We all make mistakes! In these posts, we’ll explore money-related mistakes. Shame and embarrassment cause many of us to avoid talking about money. However, we learn just as much (if not more) from our financial screw-ups. Sharing our mistakes can help others avoid making similar moves in the future. And we’ve all had them - making a misstep with your personal finances is inevitable. Here’s one of my many money mistakes:
I purchased my first investments in the summer of 2000, at 19, with money I had been squirreling away from part-time jobs. I had $8,000 to invest. To spread my risk, I invested $4,000 in one mutual fund and $1,000 each in four individual companies. One of the companies was General Motors (GM).
I bought GM stock because I knew they’d never go bankrupt. I’m a native Michigander and am very proud of our auto industry. I also considered buying Ford stock but didn’t because I had more family and friends that worked there. My rationale was that by investing in GM, I’d be spreading my risk. Also, there’s a common saying in Detroit - “what’s good for the country is good for GM.” This would prove oh so true eight years later.
I invested at just over $60 / share, shortly after the GM’s all-time high on April 28, 2000, at $93.625. My $1,000 purchased 16 GM shares, after commissions and fees. Over the next several years, GM stock puttered along, generally declining, but regularly spinning off dividends.

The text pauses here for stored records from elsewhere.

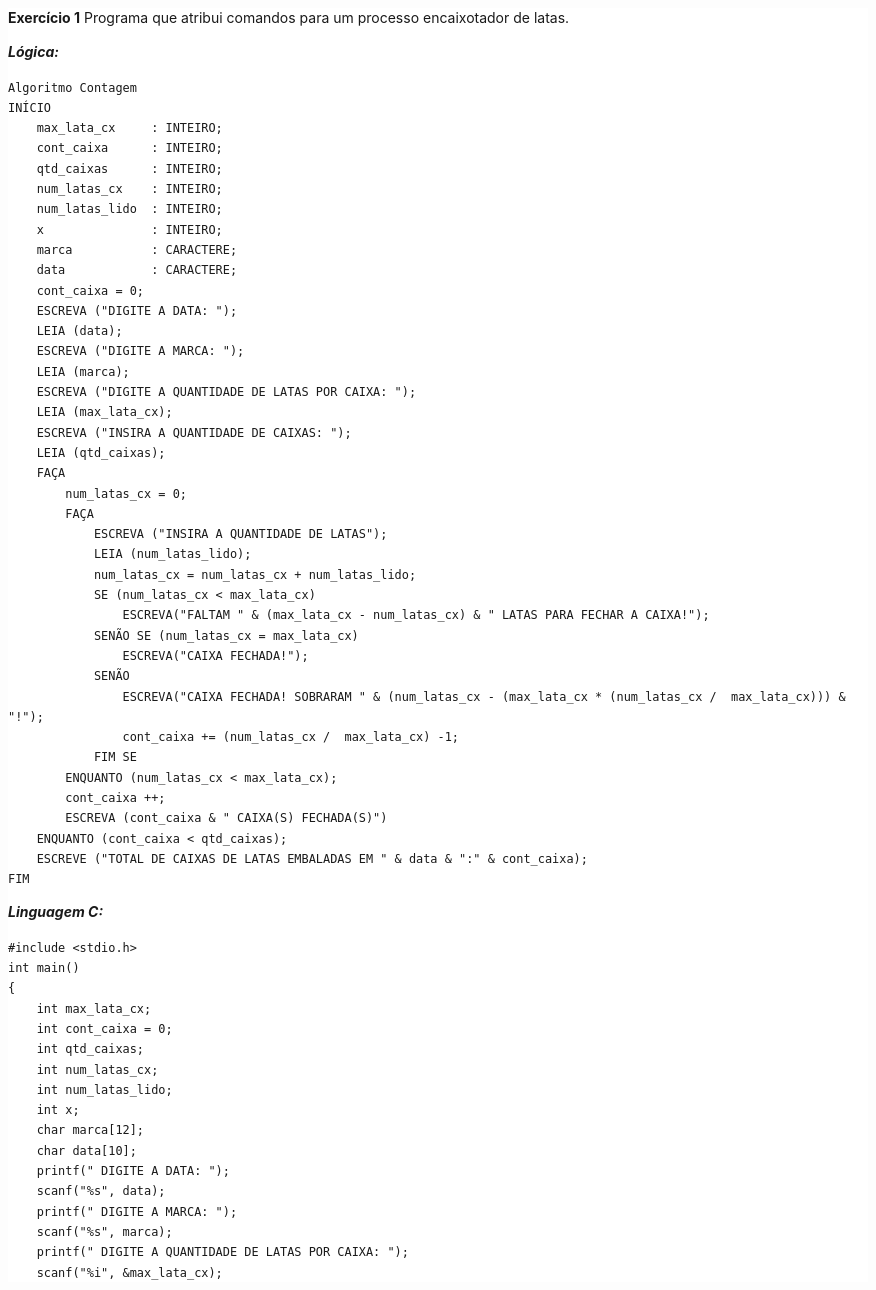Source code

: **Exercício 1**
Programa que atribui comandos para um processo encaixotador de latas.

_**Lógica:**_

	Algoritmo Contagem
	INÍCIO
		max_lata_cx		: INTEIRO;
		cont_caixa 		: INTEIRO;
		qtd_caixas		: INTEIRO;
		num_latas_cx	: INTEIRO;
		num_latas_lido	: INTEIRO;
		x				: INTEIRO;
		marca 			: CARACTERE;
		data			: CARACTERE;
		cont_caixa = 0;
		ESCREVA ("DIGITE A DATA: ");
		LEIA (data);
		ESCREVA ("DIGITE A MARCA: ");
		LEIA (marca);
		ESCREVA ("DIGITE A QUANTIDADE DE LATAS POR CAIXA: ");
		LEIA (max_lata_cx);
		ESCREVA ("INSIRA A QUANTIDADE DE CAIXAS: ");
		LEIA (qtd_caixas);
		FAÇA
			num_latas_cx = 0;
			FAÇA
				ESCREVA ("INSIRA A QUANTIDADE DE LATAS");
				LEIA (num_latas_lido);
				num_latas_cx = num_latas_cx + num_latas_lido;
				SE (num_latas_cx < max_lata_cx)
					ESCREVA("FALTAM " & (max_lata_cx - num_latas_cx) & " LATAS PARA FECHAR A CAIXA!");
				SENÃO SE (num_latas_cx = max_lata_cx)
					ESCREVA("CAIXA FECHADA!");
				SENÃO
					ESCREVA("CAIXA FECHADA! SOBRARAM " & (num_latas_cx - (max_lata_cx * (num_latas_cx /  max_lata_cx))) & "!");
					cont_caixa += (num_latas_cx /  max_lata_cx) -1;
				FIM SE
			ENQUANTO (num_latas_cx < max_lata_cx);
			cont_caixa ++;
			ESCREVA (cont_caixa & " CAIXA(S) FECHADA(S)")
		ENQUANTO (cont_caixa < qtd_caixas);
		ESCREVE ("TOTAL DE CAIXAS DE LATAS EMBALADAS EM " & data & ":" & cont_caixa);
	FIM

_**Linguagem C:**_

	#include <stdio.h>
	int main()
	{
		int max_lata_cx;
		int cont_caixa = 0;
		int qtd_caixas;
		int num_latas_cx;
		int num_latas_lido;
		int x;
		char marca[12];
		char data[10];
		printf(" DIGITE A DATA: ");
		scanf("%s", data);
		printf(" DIGITE A MARCA: ");
		scanf("%s", marca);
		printf(" DIGITE A QUANTIDADE DE LATAS POR CAIXA: ");
		scanf("%i", &max_lata_cx);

Between 1999 and 2003, I was working my way through the University of Michigan and subsequently, focused on starting my career in Washington, D.C. As a staunch “buy-and-hold” investor, I didn’t act on the general decline of this individual stock in my small portfolio. Enter the 2007 financial crisis. My little portfolio was not immune to the tidal wave of bad news.
As consumers struggled to keep their homes and jobs, GM was hit hard. They offered a wide portfolio of expensive, large vehicles that relied on readily-available credit and low gas prices. With foreclosures steadily rising, Americans weren’t rushing out to buy $54,110 2007 Hummer H2’s which boasted an average MPG of 15. At this time, I was also struggling to keep my job, and largely ignored my portfolio, which was in the toilet.
On June 1st, 2009, GM went bankrupt and my shares converted into Motors Liquidation Company stock (ticker symbol: MTLQQ). Because I stupidly did not sell my GM shares before they converted to MTLQQ, nor did I act on the MTLQQ shares, they became worthless. I had to complete and sign a form entitled “Request for Removal of Worthless Securities” to get them out of my account. Ouch! GM issued new stock in 2010. I did not line up to purchase.
This money mistake cost me both the original investment and the opportunity cost associated with the several years I held a losing stock. But, I’m grateful for the lesson. I’ve since sold all individual stocks and now only invest in low-cost mutual funds and ETFs. It’s very difficult for us individual investors to pick winners and losers in the stock market, and I no longer try.